PESISIRNEWS.COM – Berdasarkan penelitian yang dilakukan oleh para peneliti terhadap para remaja di Kanada, remaja ternyata mampu merokok 2 kali lebih banyak jika dibandingkan dengan perokok biasa. Jika perokok biasa rata-rata merokok 26 batang seminggu, perokok mentol diketahui bisa merokok hingga 43 batang per minggunya. Dibalik rasa mint yang dianggap mampu menyegarkan terggorokan, ternyata rokok menthol lebih berbahaya daripada rokok biasa. Penelitian tersebut menunjukkan bahwa perokok mentol memiliki risiko yang lebih besar untuk mengalami masalah paru-paru.

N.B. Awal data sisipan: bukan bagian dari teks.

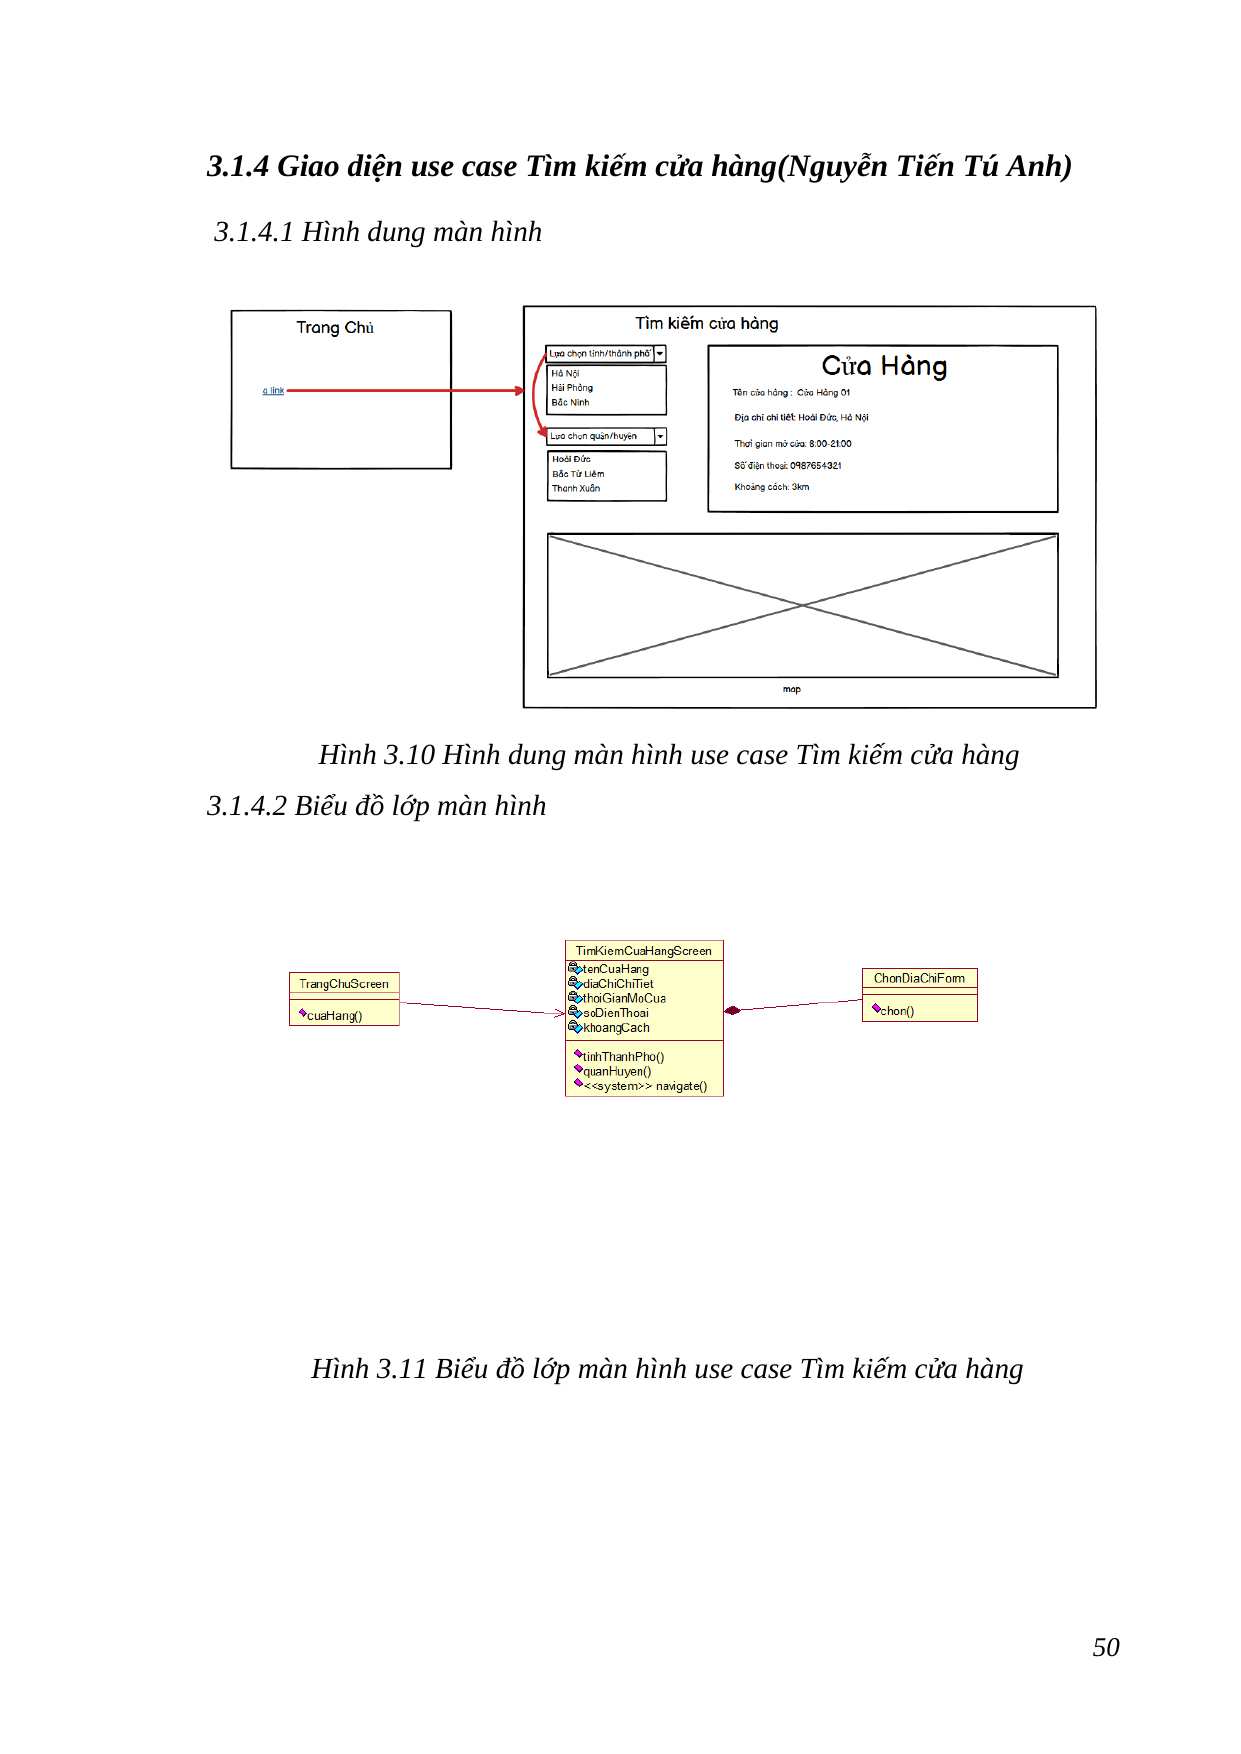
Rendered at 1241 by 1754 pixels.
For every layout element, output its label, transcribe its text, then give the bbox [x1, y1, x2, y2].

Dari hasil pengamatan yang dilakukan, diketahui bahwa perokok mentol mempunyai risiko penyakit pernapasan dan risiko mengalami batuk kronis (karena terjadi penumpukan penumpukan lendir di saluran pernapasan). Namun demikian, ternyata selama 18 bulan penelitian, diketahui bahwa perokok mentol mempunyai kesehatan paru-paru yang lebih buruk jika dibandingkan dengan perokok biasa. Perokok mentol pada umumnya kesulitan berjalan selama 6 menit, dan lebih mungkin mengalami kesulitan bernapas atau napas pendek jika dibandingkan perokok biasa.
Diluar faktor lain seperti riwayat penyakit dan usia, perokok mentol masih memiliki risiko lebih tinggi sebesar 29 persen untuk mengalami penyakit paru-paru jika dibandingkan dengan perokok biasa atau non-mentol.